After practice one day, he went to the school's gymnasium and practiced post moves and shot around. The time away from the football field and scouring game film allowed Brumbaugh to not only prepare for the upcoming basketball season, but took his mind off the pressure of a championship game.
He went on to lead the Lions past Aliquippa, 34-28, in the best championship game of the day and threw three touchdown passes against Imhotep Charter to win the state championship that eluded Christian.
“There was a lot of pressure on him,” South Fayette head football coach Joe Rossi said. “When you run this offense, there always is. He obviously handled it all and in the biggest games, he played his best. That says a lot for the kid. To have the game he had at Heinz and the one he did in Hershey, he was awesome when it was on the biggest stage.”
South Fayette head basketball coach Rich Bonnaure is accustomed to playing shorthanded at the beginning of basketball season. The majority of his players spend the fall in football or soccer, but it is athletes like Brumbaugh who have helped the Lions average 18 wins in Bonnaure's 12-year tenure.

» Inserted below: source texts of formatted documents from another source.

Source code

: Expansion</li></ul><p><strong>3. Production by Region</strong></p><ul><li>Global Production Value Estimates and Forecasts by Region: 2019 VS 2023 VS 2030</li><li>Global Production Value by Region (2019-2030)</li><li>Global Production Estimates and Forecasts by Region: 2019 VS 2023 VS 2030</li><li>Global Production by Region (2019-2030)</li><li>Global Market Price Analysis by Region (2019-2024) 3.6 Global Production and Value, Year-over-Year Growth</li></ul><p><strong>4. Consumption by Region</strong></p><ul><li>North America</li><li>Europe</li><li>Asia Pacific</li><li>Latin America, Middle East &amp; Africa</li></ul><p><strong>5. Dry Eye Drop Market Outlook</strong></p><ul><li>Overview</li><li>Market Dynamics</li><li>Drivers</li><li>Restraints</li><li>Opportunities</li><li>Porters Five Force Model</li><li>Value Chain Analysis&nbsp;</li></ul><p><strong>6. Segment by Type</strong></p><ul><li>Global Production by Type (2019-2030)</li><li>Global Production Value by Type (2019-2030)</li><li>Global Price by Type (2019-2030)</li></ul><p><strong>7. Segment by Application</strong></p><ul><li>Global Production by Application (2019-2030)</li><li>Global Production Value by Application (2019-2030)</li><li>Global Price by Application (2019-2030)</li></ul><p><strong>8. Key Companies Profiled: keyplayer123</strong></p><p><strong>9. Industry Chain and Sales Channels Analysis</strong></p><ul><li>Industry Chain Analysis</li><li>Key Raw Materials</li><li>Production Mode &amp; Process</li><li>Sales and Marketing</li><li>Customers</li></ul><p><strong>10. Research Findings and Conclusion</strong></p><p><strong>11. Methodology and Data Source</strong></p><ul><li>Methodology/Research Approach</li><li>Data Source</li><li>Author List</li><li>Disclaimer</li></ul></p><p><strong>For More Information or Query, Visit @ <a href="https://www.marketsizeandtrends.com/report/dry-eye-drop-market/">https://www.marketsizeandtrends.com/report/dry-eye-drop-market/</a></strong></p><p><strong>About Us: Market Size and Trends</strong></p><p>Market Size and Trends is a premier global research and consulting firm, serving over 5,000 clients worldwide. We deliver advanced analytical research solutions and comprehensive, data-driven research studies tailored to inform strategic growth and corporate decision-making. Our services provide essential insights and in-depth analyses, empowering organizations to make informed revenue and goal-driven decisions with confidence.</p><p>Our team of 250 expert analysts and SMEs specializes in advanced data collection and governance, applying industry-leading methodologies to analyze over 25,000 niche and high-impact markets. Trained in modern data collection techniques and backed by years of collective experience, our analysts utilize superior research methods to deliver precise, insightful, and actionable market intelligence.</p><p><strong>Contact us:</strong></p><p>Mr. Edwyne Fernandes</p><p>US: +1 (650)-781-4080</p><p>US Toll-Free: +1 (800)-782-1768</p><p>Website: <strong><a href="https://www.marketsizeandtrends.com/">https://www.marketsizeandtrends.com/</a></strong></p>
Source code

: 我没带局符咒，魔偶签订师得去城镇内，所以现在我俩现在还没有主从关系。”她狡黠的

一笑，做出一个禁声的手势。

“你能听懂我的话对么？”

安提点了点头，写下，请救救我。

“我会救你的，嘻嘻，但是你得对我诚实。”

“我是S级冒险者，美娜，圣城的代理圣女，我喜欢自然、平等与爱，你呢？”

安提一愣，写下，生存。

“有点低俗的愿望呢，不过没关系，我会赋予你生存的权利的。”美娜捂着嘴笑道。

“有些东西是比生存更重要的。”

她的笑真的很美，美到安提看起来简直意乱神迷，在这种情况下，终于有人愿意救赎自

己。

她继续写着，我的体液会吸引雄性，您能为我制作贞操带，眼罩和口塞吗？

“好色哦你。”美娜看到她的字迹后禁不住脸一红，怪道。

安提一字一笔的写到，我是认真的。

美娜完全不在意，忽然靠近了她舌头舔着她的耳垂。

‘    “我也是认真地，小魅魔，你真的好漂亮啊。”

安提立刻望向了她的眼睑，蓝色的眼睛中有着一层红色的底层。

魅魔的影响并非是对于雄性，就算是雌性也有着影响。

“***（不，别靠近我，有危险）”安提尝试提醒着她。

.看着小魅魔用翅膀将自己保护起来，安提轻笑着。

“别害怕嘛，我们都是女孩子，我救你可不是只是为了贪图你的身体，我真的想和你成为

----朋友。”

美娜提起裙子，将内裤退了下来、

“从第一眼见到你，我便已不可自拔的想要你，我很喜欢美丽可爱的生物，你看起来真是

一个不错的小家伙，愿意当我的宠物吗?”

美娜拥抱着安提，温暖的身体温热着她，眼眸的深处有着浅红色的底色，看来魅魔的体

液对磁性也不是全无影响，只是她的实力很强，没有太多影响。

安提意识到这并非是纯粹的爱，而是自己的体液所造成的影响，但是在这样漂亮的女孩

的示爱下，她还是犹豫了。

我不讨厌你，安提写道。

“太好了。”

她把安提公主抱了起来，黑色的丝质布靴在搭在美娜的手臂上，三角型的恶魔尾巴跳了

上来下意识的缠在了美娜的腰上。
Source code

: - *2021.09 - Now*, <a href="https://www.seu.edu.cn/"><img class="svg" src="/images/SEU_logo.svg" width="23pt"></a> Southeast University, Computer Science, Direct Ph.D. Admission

Brett's extra work in the gym with a basketball didn't hurt, either. He averaged nine points and 7.6 rebounds per game for South Fayette, which defeated Greensburg Salem in a WPIAL Class AAA preliminary round playoff game.
“He's the poster boy for kids who help keep our basketball program from dipping,” Bonnaure said. “That's the kind of kid he is. I think it takes a special person to dedicate time to two sports like that and he worked to become a pretty good basketball player.”
The youngest Brumbaugh learned his tactical, decisive approach to athletics from his older brothers. When Christian and Luke would bring home weekly packets filled with scouting reports or the occasional game video, Brett would be picking their brains with questions about reads and protections.
Brumbaugh, who has three Division I scholarship offers, quickly became a student of the game and faces the same questions from college coaches that Christian had in 2011, most notably, “Can he run a spread offense for a program that needs its quarterback to run?”
After losing just one game in 2 1/2 years and winning the two most coveted trophies in Pennsylvania high school football, he's ready to answer the concerns the same way he addressed the pressure of taking the reins from Christian and Luke – by winning.
“It gives me more reason to go out and perform at an even higher level,” Brumbaugh said. “There are always going to be doubters and what I have to do is not worry about people's opinions of me. That's what I've been doing my whole high school career and that's all you can do.”